→ **VORGEGEBENER TEXT**

Finale oder Fortsetzung: „Weissensee V“?

"Weissensee", "Charité", "Tannbach", "Ku'damm 59": Die ARD wie das ZDF müssen sich dringend zu weiterer Geschichtsfiktion bekennen.

Die Pressemitteilung atmet den Stolz über das Erreichte. ARD-Programmdirektor Volker Herres sagte nach dem Ende von Staffel IV der Serie „Weissensee“, er freue sich mit allen Verantwortlichen „über die sehr positive Resonanz in der Presse und über das große Publikumsinteresse an deutsch-deutscher Geschichte. Dass die fiktionale und dokumentarische Aufbereitung der Zeit zwischen Frühjahr und Herbst 1990 in Deutschland fast 30 Jahre später ein so breites Publikum erreicht, ist unbestritten großartig.“

Nach den nackten Quoten ist das Zuschauerinteresse von Staffel III zu Staffel IV von damals 4,64 Millionen Zuschauern um gut eine Million gesunken. Aber 2015 wurde auch im Herbst und nicht im hochsommerlichen Frühling 2018 ausgestrahlt. Und auch mit Staffel IV landete „Weissensee“ im Primetime-Ranking weit vorne.

Aber lassen wir die Zahlen mal die Zahlen sein. In der Pressemitteilung ist nichts von einer Fortsetzung, von einer Staffel V zu lesen, ein Hinweis darauf, dass noch nichts beschlossen ist. Das Finale von Folge 23 ließ schon den Schluss zu, dass Autor und Regisseur Friedemann Fromm die Geschichte um und um Familie Kupfer herum für „auserzählt“ hält. Viele der „losen Enden“, von denen in der TV-Erzählung die Rede war, hatten tatsächlich ein Ende. Falk Kupfer, der geläuterte Stasi-Bösewicht, hat sich geopfert, Dunja Hausmann ist mit Selbstmord aus dem Leben geschieden, die Eltern Hans und Marlene Kupfer sehen wieder gemeinsamer Zukunft entgegen.

→ **DATENABSCHNITT**
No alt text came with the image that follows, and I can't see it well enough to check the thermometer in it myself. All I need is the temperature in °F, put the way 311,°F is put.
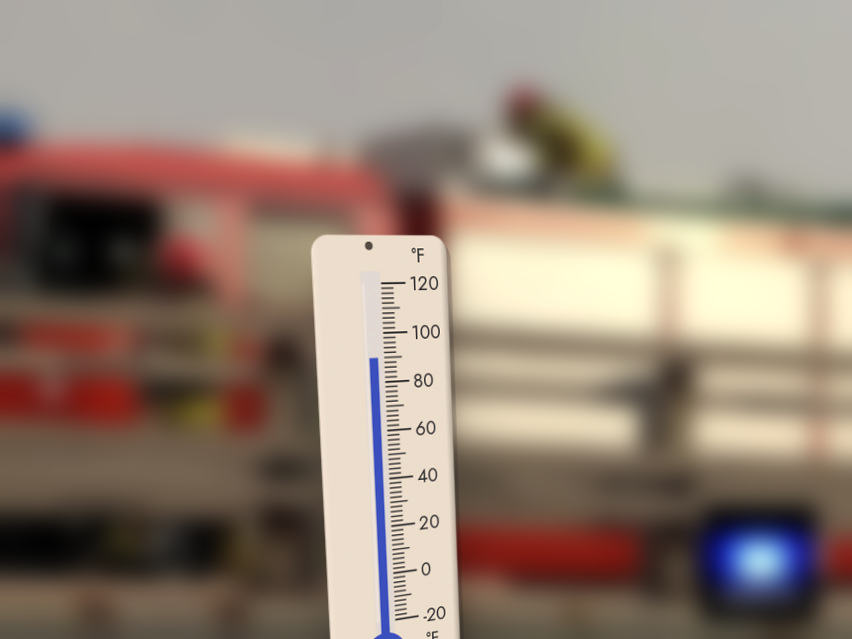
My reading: 90,°F
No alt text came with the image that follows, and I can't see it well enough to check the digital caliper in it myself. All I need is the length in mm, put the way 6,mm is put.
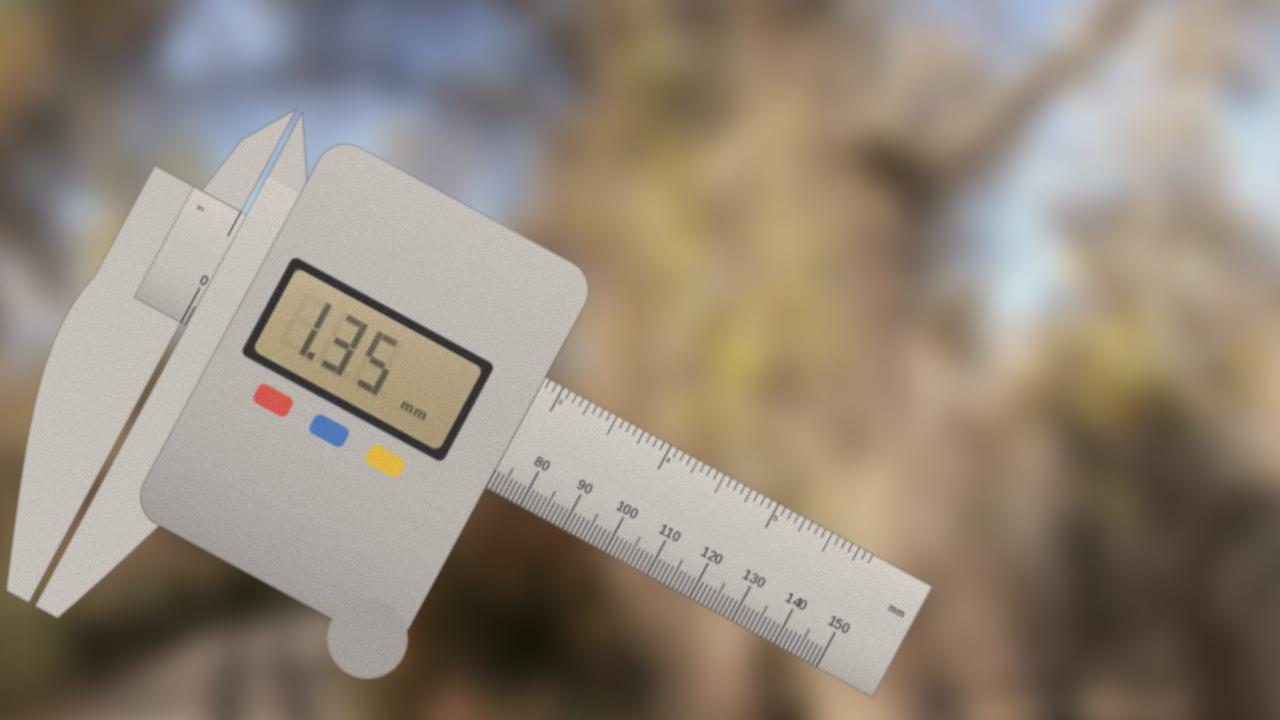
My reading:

→ **AUFGABENZIEL**
Führen Sie den Text über die Serie „Weissensee“ im Anschluss an seinen letzten Satz fort.

→ **ANTWORTFELD**
Der Figurenbesatz in der Serie war so reich, so vielfältig und komplex, um die Perspektiven dieser Geschichte weiter aufzublättern. Und die deutsch-deutsche Geschichte ging auch nach 1990 weiter und weiter und weiter. Aber: Nur Weitermachen ist nicht die Herausforderung, sie ist größer. Jede Fortsetzung muss das Niveau halten, auf der Ebene der Verzahnung von Historie und Fiktion, auf der Ebene von Regie und einem Schauspielerensemble, wo keine Darstellerin/kein Darsteller abfallen darf, weil sonst die dargestellte Figur mit abfällt. „Weissensee“ hat sich als fiktionale, emotionale wie intellektuelle Großtat der Produzenten, der Redaktionen, aller Verantwortlichen und Beteiligten bewährt. Vor diesem Hintergrund ist die Entscheidung enorm schwierig, weil mit der Gefahr belastet, dass es nicht weiter-, sondern abwärts geht. Der „Weissensee“-Zuschauer ist über die vier Staffeln zum „Weissensee“-Experten geworden, er kann nicht nur nach Gut und Böse unterscheiden, sondern auch nach Gut und Schlecht unterscheiden. Also, liebe ARD: Glück auf bei der Entscheidung.

Das Volumen einer solchen TV-Anstrengung beschwört immer die Frage nach Finale oder Fortsetzung herauf. Bei „Charité“ wird die zweite Staffel produziert, es geht in die Nazi-Zeit mit Ferdinand Sauerbruch als Person und Personifikation eines schwankenden Mitläufertums. Und dann? „Babylon Berlin“, der internationale Serienerfolg von Pay-TV Sky und öffentlich-rechtlicher ARD, soll unbedingt weitererzählt werden. Aktuell kämpft das Sollen mit dem Unbedingt.

Das ZDF kämpft gerade mit sich selbst. „Ku’damm 59“ und „Tannbach: Schicksal eines Dorfes“, das erste erstklassige Drama-Queen-TV, das andere schicksalsschweres Drama Ost und West der Mauer, bei beiden Erzähllinien steht die Entscheidung noch aus, ob sie weiter durch die (deutsch-deutschen) Zeitläufte gezogen werden.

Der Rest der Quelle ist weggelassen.